* [TEXT UNDER STUDY]
Showing posts with label libertarianism. Show all posts
Showing posts with label libertarianism. Show all posts

Wednesday, June 02, 2010

the gold standard: nugget of idiocy

Apropos of my apparently ongoing diatribe against libertarianism is this wonderful refutation of the gold standard argument by Matt Steinglass posted in, of all places, the comment section of one of his blog posts.

The upshot: value is intangible, and therefore money is intangible. It is no more inherent to gold nuggets than it is to nickel currency or electronic pulses in an online stock exchange. There is no more of an imperative on people to admit the value of a gold nugget than to agree to the value of a government-backed sheet of denim with George Washington's face printed on it. To insist that one must always be equal to another just adds a pointless level of complexity while tying the value of the dollar to the vagaries of the gold market.

This quote from Paul Krugman at the link Steinglass provides is absolutely brilliant:
The legend of King Midas has been generally misunderstood. Most people think the curse that turned everything the old miser touched into gold, leaving him unable to eat or drink, was a lesson in the perils of avarice. But Midas' true sin was his failure to understand monetary economics. What the gods were really telling him is that gold is just a metal. If it sometimes seems to be more, that is only because society has found it convenient to use gold as a medium of exchange--a bridge between other, truly desirable, objects. There are other possible mediums of exchange, and it is silly to imagine that this pretty, but only moderately useful, substance has some irreplaceable significance.

The rest of the Krugman article, while dated, is also very useful.

Friday, May 14, 2010

Why Libertarianism Doesn't Work

An interesting observation from Paul Krugman.

At its best, libertarianism fails to sufficiently appreciate the power producers hold over consumers (and, by extension, their government). At its worst, libertarianism is supportive of that power imbalance, and is nothing more than a philosophy of "might makes right," the cult of Ayn Rand.

Monday, November 12, 2007

But Bill, you told me you were a libertarian!

* [WHAT NEEDS TO BE DONE] In the blog page on libertarianism, where did Matt Steinglass post his argument against the gold standard?

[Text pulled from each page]

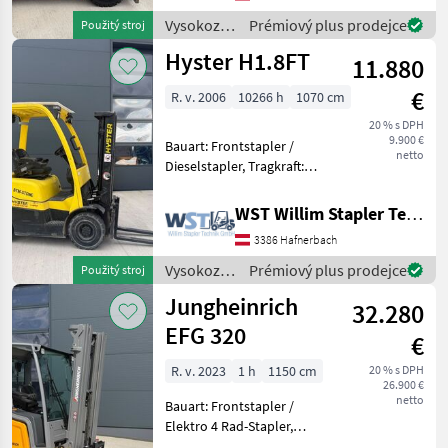
Zinkenverstellgerät,
Vysokozdvižné
Prémiový plus prodejce
Použitý stroj
Sonderausstattung: 3.
vozíky a
Hyster H1.8FT
Ventil, 4. Ventil,
11.880
skladová
technika /
€
R. v. 2006
10266 h
1070 cm
Jungheinrich
20 % s DPH
9.900 €
Bauart: Frontstapler /
netto
Dieselstapler, Tragkraft:
1800kg, Hubhöhe: 4450mm,
Bauhöhe: 2150mm,
WST Willim Stapler Technik GmbH
Freihub: 1500mm,
3386 Hafnerbach
Gabellänge: 1100mm,
Anbaugeräte:
Vysokozdvižné
Prémiový plus prodejce
Použitý stroj
Seitenschieber, Sondera
vozíky a
Jungheinrich
32.280
skladová
technika /
EFG 320
€
Hyster
R. v. 2023
1 h
1150 cm
20 % s DPH
26.900 €
netto
Bauart: Frontstapler /
Elektro 4 Rad-Stapler,
Tragkraft: 2000kg, Hubhöhe:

* [EXERCISE RESULT] In the comment section of one of his blog posts.